**Task requirements**
All pictures are to be dropped, and the remaining data set down exactly.

**Provided records**
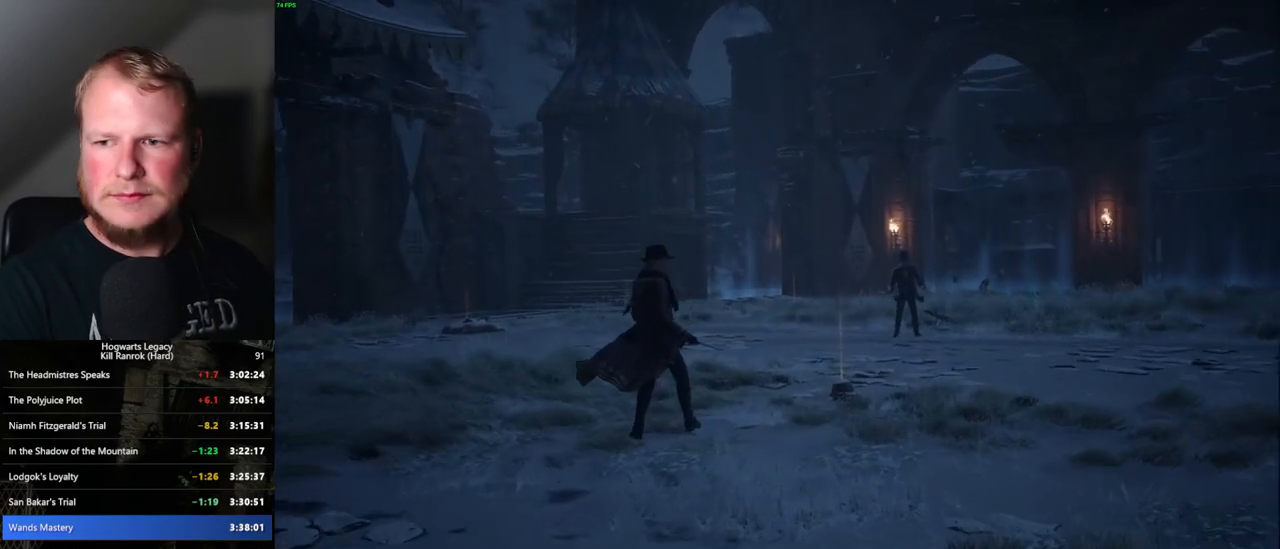
{"keys": [], "mouse": [], "events": []}
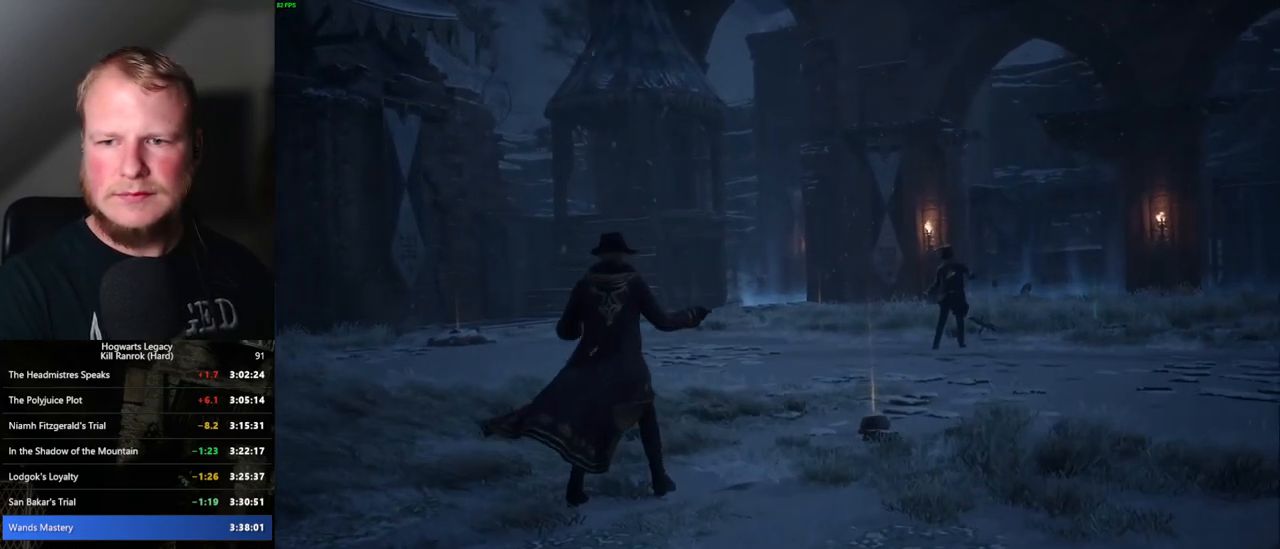
{"keys": [], "mouse": [], "events": []}
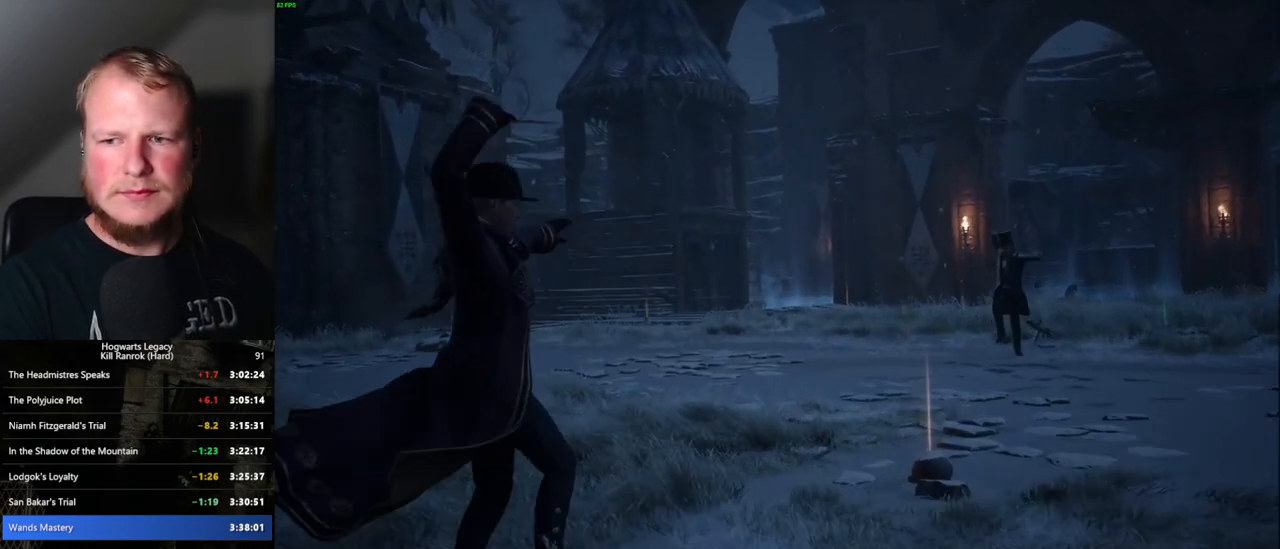
{"keys": [], "mouse": [], "events": []}
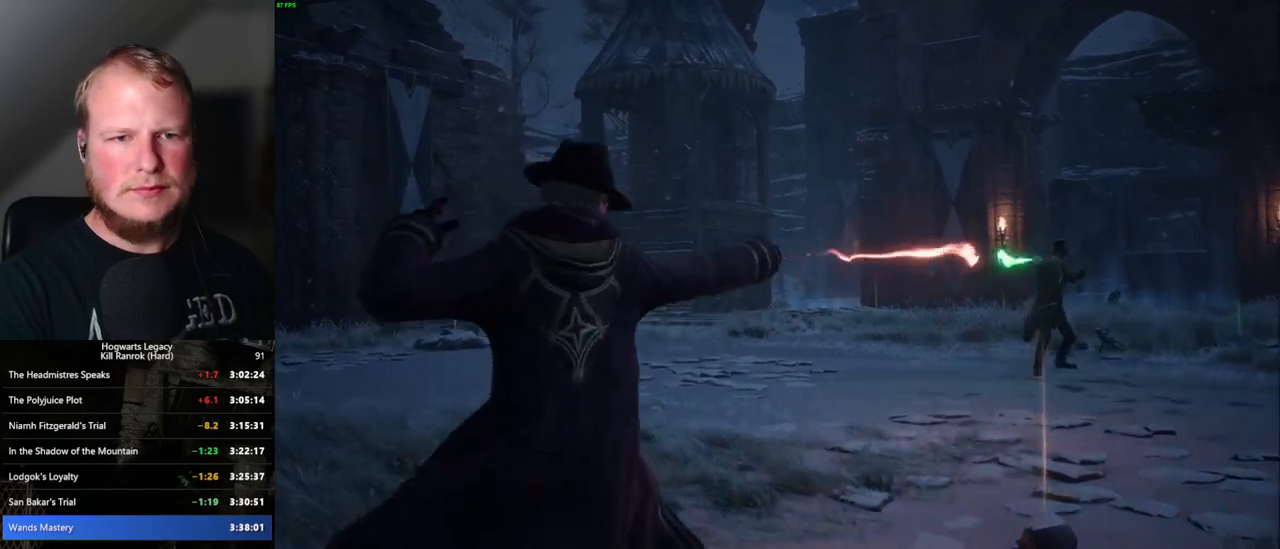
{"keys": ["space"], "mouse": [], "events": [[217, "space", "down"], [267, "space", "up"], [350, "space", "down"], [383, "space", "up"], [467, "space", "down"]]}
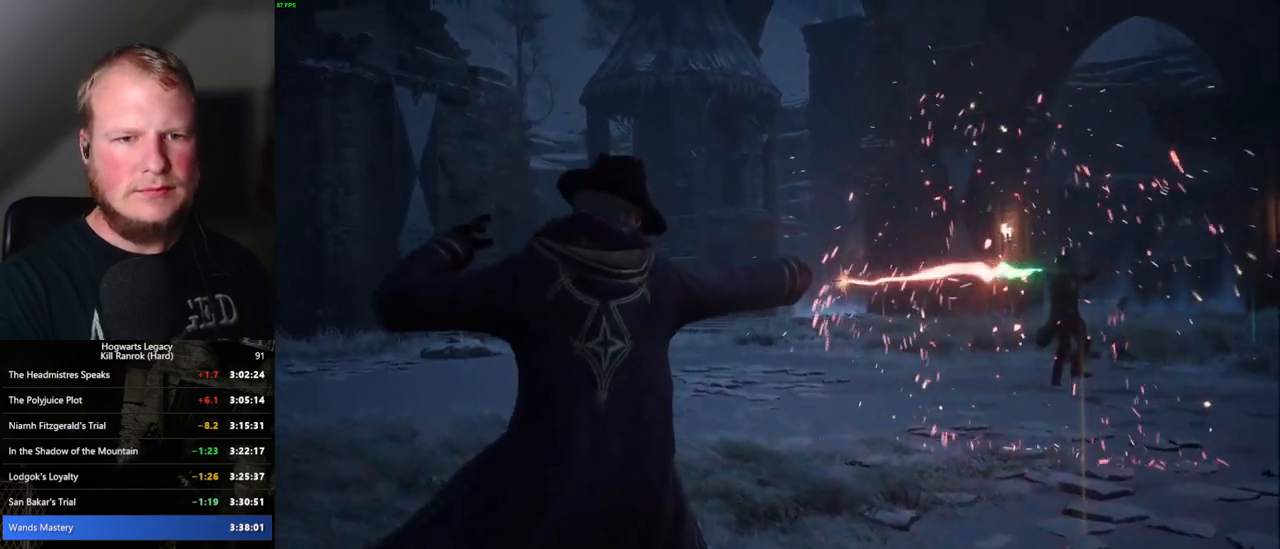
{"keys": [], "mouse": [], "events": [[17, "space", "up"], [83, "space", "down"], [150, "space", "up"], [200, "space", "down"], [250, "space", "up"], [317, "space", "down"], [367, "space", "up"], [417, "space", "down"], [467, "space", "up"]]}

**Exercise answer**
{"keys": [], "mouse": [], "events": []}
{"keys": [], "mouse": [], "events": []}
{"keys": [], "mouse": [], "events": []}
{"keys": ["space"], "mouse": [], "events": [[217, "space", "down"], [267, "space", "up"], [350, "space", "down"], [383, "space", "up"], [467, "space", "down"]]}
{"keys": [], "mouse": [], "events": [[17, "space", "up"], [83, "space", "down"], [150, "space", "up"], [200, "space", "down"], [250, "space", "up"], [317, "space", "down"], [367, "space", "up"], [417, "space", "down"], [467, "space", "up"]]}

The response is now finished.